A velocidade parece ser um excelente ponto de partida para que Gran Turismo: De Jogador a Corredor atraia e convença seu público. Por meio dela, o filme dirigido por Neill Blomkamp não dá espaço para déficits de atenção, não coloca em evidência suas limitações de roteiro, não permite, enfim, que o espectador tenha muito tempo para avaliar se esta adaptação ao cinema da franquia do PlayStation criada há 25 anos tem fôlego mesmo para ser um Velozes e Furiosos da geração dos esportes digitais.

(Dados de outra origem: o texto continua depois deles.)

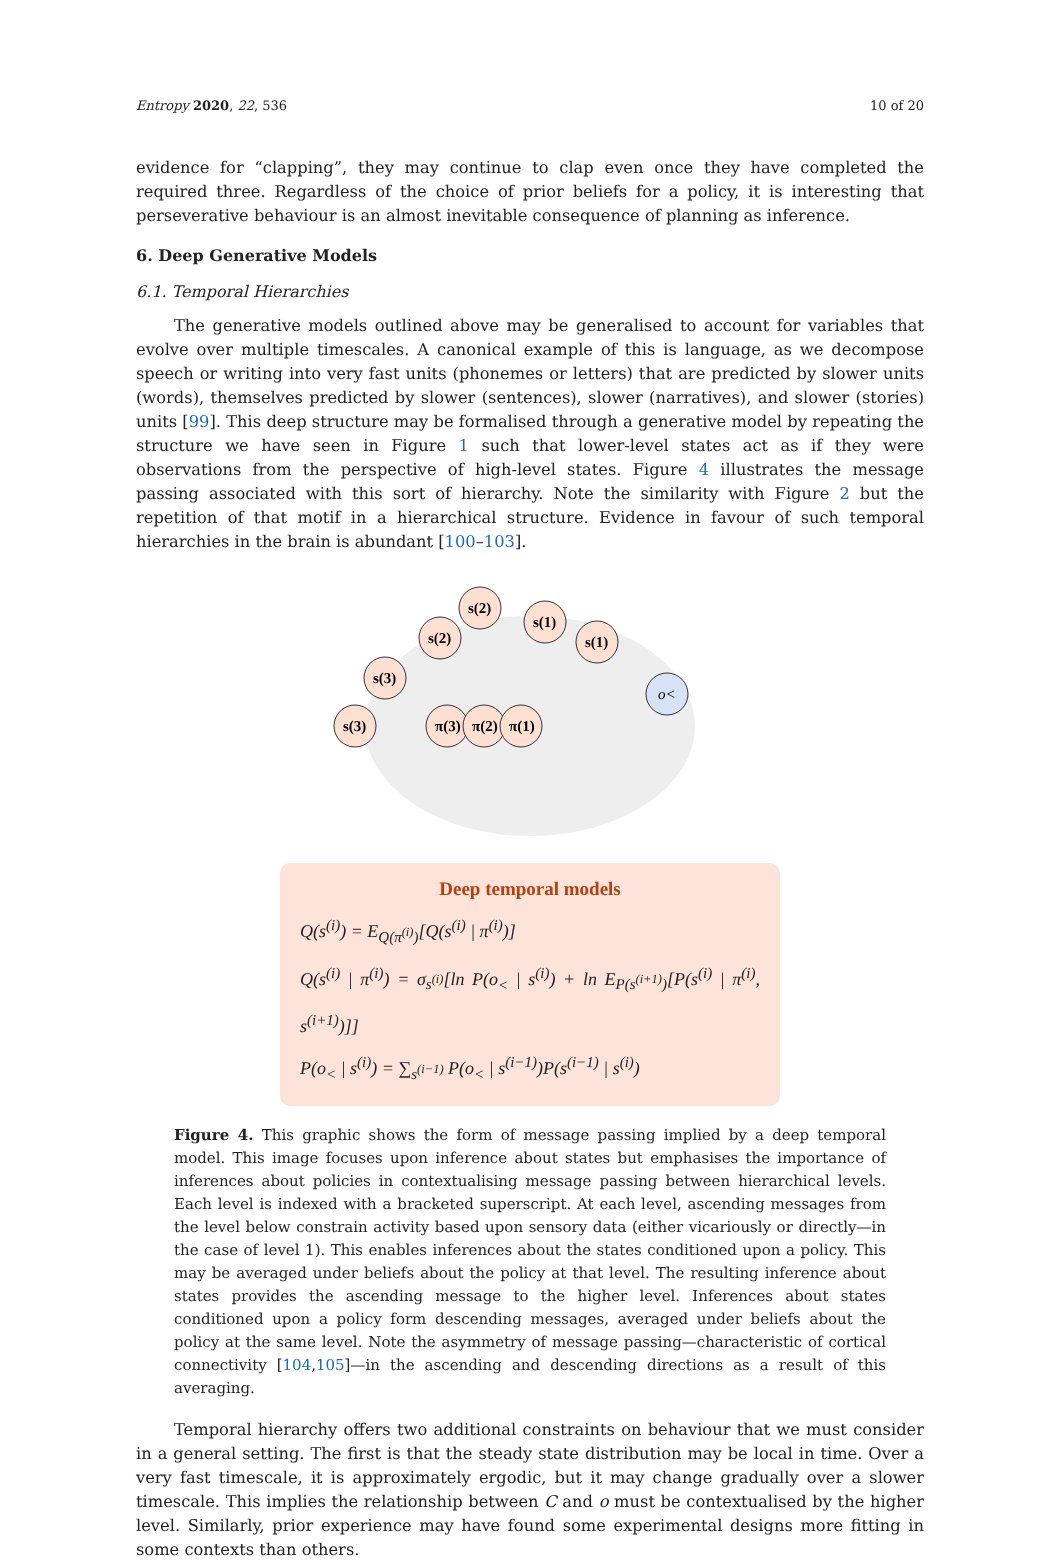Entropy 2020, 22, 536 10 of 20
evidence for “clapping”, they may continue to clap even once they have completed the required three. Regardless of the choice of prior beliefs for a policy, it is interesting that perseverative behaviour is an almost inevitable consequence of planning as inference.
6. Deep Generative Models
6.1. Temporal Hierarchies
The generative models outlined above may be generalised to account for variables that evolve over multiple timescales. A canonical example of this is language, as we decompose speech or writing into very fast units (phonemes or letters) that are predicted by slower units (words), themselves predicted by slower (sentences), slower (narratives), and slower (stories) units [99]. This deep structure may be formalised through a generative model by repeating the structure we have seen in Figure 1 such that lower-level states act as if they were observations from the perspective of high-level states. Figure 4 illustrates the message passing associated with this sort of hierarchy. Note the similarity with Figure 2 but the repetition of that motif in a hierarchical structure. Evidence in favour of such temporal hierarchies in the brain is abundant [100–103].
s(3)
s(3)
s(2)
s(2)
s(1)
s(1)
π(3)
π(2)
π(1)
o<
Deep temporal models
Q(s<sup>(i)</sup>) = E<sub>Q(π<sup>(i)</sup>)</sub>[Q(s<sup>(i)</sup> | π<sup>(i)</sup>)]
Q(s<sup>(i)</sup> | π<sup>(i)</sup>) = σ<sub>s<sup>(i)</sup></sub>[ln P(o<sub><</sub> | s<sup>(i)</sup>) + ln E<sub>P(s<sup>(i+1)</sup>)</sub>[P(s<sup>(i)</sup> | π<sup>(i)</sup>, s<sup>(i+1)</sup>)]]
P(o<sub><</sub> | s<sup>(i)</sup>) = ∑<sub>s<sup>(i−1)</sup></sub> P(o<sub><</sub> | s<sup>(i−1)</sup>)P(s<sup>(i−1)</sup> | s<sup>(i)</sup>)
Figure 4. This graphic shows the form of message passing implied by a deep temporal model. This image focuses upon inference about states but emphasises the importance of inferences about policies in contextualising message passing between hierarchical levels. Each level is indexed with a bracketed superscript. At each level, ascending messages from the level below constrain activity based upon sensory data (either vicariously or directly—in the case of level 1). This enables inferences about the states conditioned upon a policy. This may be averaged under beliefs about the policy at that level. The resulting inference about states provides the ascending message to the higher level. Inferences about states conditioned upon a policy form descending messages, averaged under beliefs about the policy at the same level. Note the asymmetry of message passing—characteristic of cortical connectivity [104,105]—in the ascending and descending directions as a result of this averaging.
Temporal hierarchy offers two additional constraints on behaviour that we must consider in a general setting. The first is that the steady state distribution may be local in time. Over a very fast timescale, it is approximately ergodic, but it may change gradually over a slower timescale. This implies the relationship between C and o must be contextualised by the higher level. Similarly, prior experience may have found some experimental designs more fitting in some contexts than others.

A celeridade da narrativa é dada logo de cara com uma apresentação sem cerimônia e alguns saltos temporais. Orlando Bloom interpreta um executivo de marketing da Nissan que tem a ideia de rejuvenescer a marca, e para isso propõe montar uma academia onde jogadores de Gran Turismo podem ter a oportunidade de disputar corridas reais. O filme se ocupa até onde consegue da problemática de que é uma temeridade tirar os jovens do simulador e colocá-los num cockpit de verdade; o papel da voz da razão é feito pelo engenheiro e ex-piloto que David Harbour interpreta com o máximo do seu carisma.
Da caracterização superficial dos personagens às escolhas de exposição que resumem informações à interface de tela (não só posições no grid e dados técnicos como também as passagens de tempo narrativo, cada vez mais largas e frequentes), tudo no filme é ditado pela agilidade. Blomkamp nunca conseguiu dirigir filmes suficientes para honrar a expectativa que Hollywood deposita sobre ele, mas o diretor de Distrito 9 (2009) sem dúvida fez sua lição de casa assistindo aos filmes que, nos últimos 15 anos, souberam priorizar nas suas narrativas uma dinâmica cinética e funcional baseada na ação, de Gamer (2009) e Drive (2011) aos filmes de John Wick.
O que Gran Turismo tem de mais interessante vem justamente da superficialidade dessas escolhas: tudo parece um grande ponto de venda, o equivalente em longa-metragem daqueles comerciais de 60 segundos que precisam convencer o consumidor com uma fala rápida e movimento incessante. Em nenhum momento o filme esconde esse propósito, e nesse sentido ele está bem próximo de Barbie na franqueza com que tenta conciliar internamente seus interesses - assumir a frieza da publicidade e ao mesmo tempo convencer o espectador da verdade dos seus ideais de sonho e realização. A transparência e a energia na forma como Gran Turismo ostensivamente vende a si mesmo são o motor do filme.
Talvez sejam o único, porém. Porque de resto as estratégias de Blomkamp para acelerar as coisas e tratar a narrativa como um dínamo pega pouca tração ao longo de Gran Turismo. O arco do protagonista Jann (Archie Madekwe) é derivativo demais para que a empatia engate de fato. (Ainda vai aparecer um filme em que os britânicos não tenham pesadelo de viver uma vida de operário; Billy Elliot segue fazendo escola.) Já a encenação das corridas é picotada e cosmetizada demais para que adquira urgência e fisicalidade. (Gran Turismo atesta tristemente aquela máxima de que filmar com drones tira a vida de qualquer cena, e por enquanto só o Ambulância de Michael Bay parece mesmo ter desviado dessa regra.)
É uma novidade bem-vinda que Blomkamp - depois de projetos frustrados em anos recentes, como sua intenção de realizar uma continuação de Alien - tenha invertido totalmente o sinal do seu cinema. Saíram as ficções científicas que se carregavam de platitudes políticas a título de construção de mitologia, e agora entra este filme onde toda “mitologia”, se é que dá pra chamar assim, só existe em função de uma recompensa muito imediata de adrenalina e pose. Essa inversão de sinal não chega, porém, sem muitos engasgos. O diretor pisa no acelerador mas pouco se fixa em Gran Turismo, porque mesmo a velocidade exige uma certa vocação para a experiência sensorial do frenesi, como ensinaram os filmes de pilotagem de Tony Scott, de Top Gun (1986) e Dias de Trovão (1980) a Incontrolável (2010). Gran Turismo não é ponderado o suficiente para que seus personagens ganhem autonomia, não é estranho o suficiente para que sua publicidade interna se inflame criativamente, e não é clipado o suficiente para que sua pressa passe por estilização.